=== INSTRUCTIONS FOR THE TASK ===
A precise copy of the data is required, with every picture left out.

=== Section Start ===

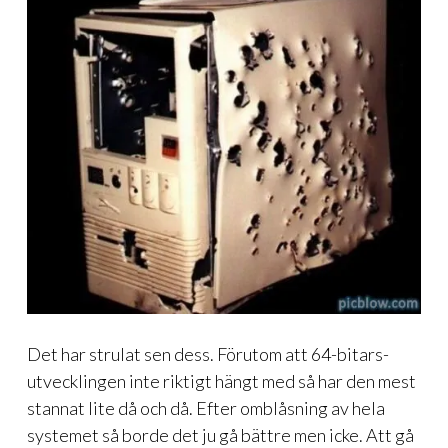
Det har strulat sen dess. Förutom att 64-bitars-
utvecklingen inte riktigt hängt med så har den mest
stannat lite då och då. Efter omblåsning av hela
systemet så borde det ju gå bättre men icke. Att gå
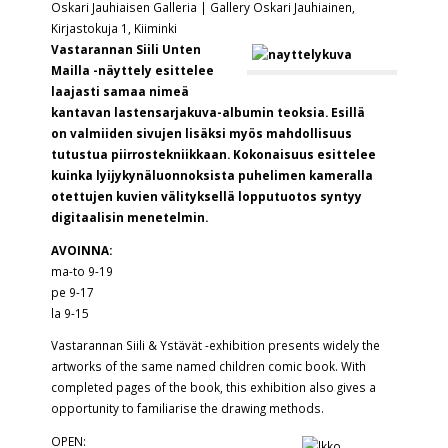
Oskari Jauhiaisen Galleria | Gallery Oskari Jauhiainen,
Kirjastokuja 1, Kiiminki
Vastarannan Siili Unten
Mailla -näyttely esittelee
laajasti samaa nimeä
kantavan lastensarjakuva-albumin teoksia.
Esillä
on valmiiden sivujen lisäksi myös mahdollisuus
tutustua piirrostekniikkaan. Kokonaisuus esittelee
kuinka lyijykynäluonnoksista puhelimen kameralla
otettujen kuvien välityksellä lopputuotos syntyy
digitaalisin menetelmin.
AVOINNA:
ma-to 9-19
pe 9-17
la 9-15
Vastarannan Siili & Ystävät -exhibition presents widely the
artworks of the same named children comic book. With
completed pages of the book, this exhibition also gives a
opportunity to familiarise the drawing methods.
OPEN:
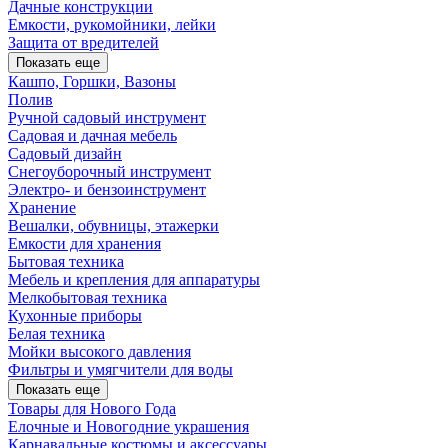
Дачные конструкции
Емкости, рукомойники, лейки
Защита от вредителей
Показать еще
Кашпо, Горшки, Вазоны
Полив
Ручной садовый инструмент
Садовая и дачная мебель
Садовый дизайн
Снегоуборочный инструмент
Электро- и бензоинструмент
Хранение
Вешалки, обувницы, этажерки
Емкости для хранения
Бытовая техника
Мебель и крепления для аппаратуры
Мелкобытовая техника
Кухонные приборы
Белая техника
Мойки высокого давления
Фильтры и умягчители для воды
Показать еще
Товары для Нового Года
Елочные и Новогодние украшения
Карнавальные костюмы и аксессуары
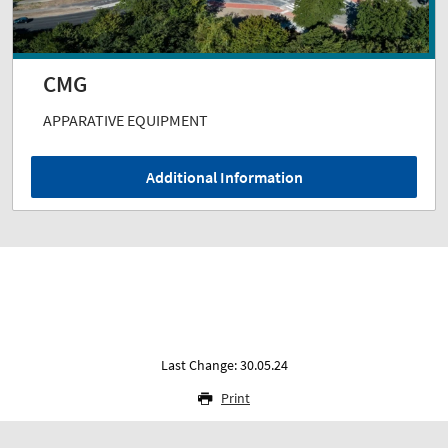
CMG
APPARATIVE EQUIPMENT
Additional Information
Last Change: 30.05.24
Print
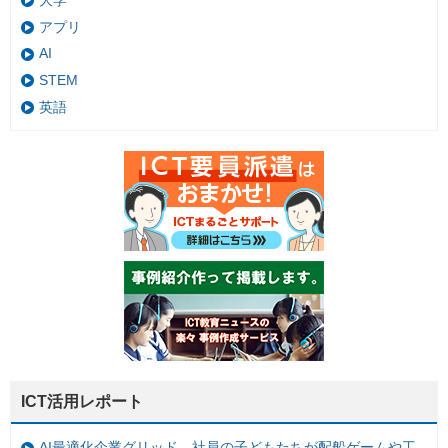
大学
アプリ
AI
STEM
英語
ICT活用レポート
AI最適化企業グリッド、社員の子どもたちが配船ゲームや工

=== Section End ===

=== OUTPUT FOR THIS TASK ===
Det har strulat sen dess. Förutom att 64-bitars-
utvecklingen inte riktigt hängt med så har den mest
stannat lite då och då. Efter omblåsning av hela
systemet så borde det ju gå bättre men icke. Att gå
Oskari Jauhiaisen Galleria | Gallery Oskari Jauhiainen,
Kirjastokuja 1, Kiiminki
Vastarannan Siili Unten
Mailla -näyttely esittelee
laajasti samaa nimeä
kantavan lastensarjakuva-albumin teoksia.
Esillä
on valmiiden sivujen lisäksi myös mahdollisuus
tutustua piirrostekniikkaan. Kokonaisuus esittelee
kuinka lyijykynäluonnoksista puhelimen kameralla
otettujen kuvien välityksellä lopputuotos syntyy
digitaalisin menetelmin.
AVOINNA:
ma-to 9-19
pe 9-17
la 9-15
Vastarannan Siili & Ystävät -exhibition presents widely the
artworks of the same named children comic book. With
completed pages of the book, this exhibition also gives a
opportunity to familiarise the drawing methods.
OPEN:
Дачные конструкции
Емкости, рукомойники, лейки
Защита от вредителей
Показать еще
Кашпо, Горшки, Вазоны
Полив
Ручной садовый инструмент
Садовая и дачная мебель
Садовый дизайн
Снегоуборочный инструмент
Электро- и бензоинструмент
Хранение
Вешалки, обувницы, этажерки
Емкости для хранения
Бытовая техника
Мебель и крепления для аппаратуры
Мелкобытовая техника
Кухонные приборы
Белая техника
Мойки высокого давления
Фильтры и умягчители для воды
Показать еще
Товары для Нового Года
Елочные и Новогодние украшения
Карнавальные костюмы и аксессуары
CMG
APPARATIVE EQUIPMENT
Additional Information
Last Change: 30.05.24
Print
大学
アプリ
AI
STEM
英語
ICT活用レポート
AI最適化企業グリッド、社員の子どもたちが配船ゲームや工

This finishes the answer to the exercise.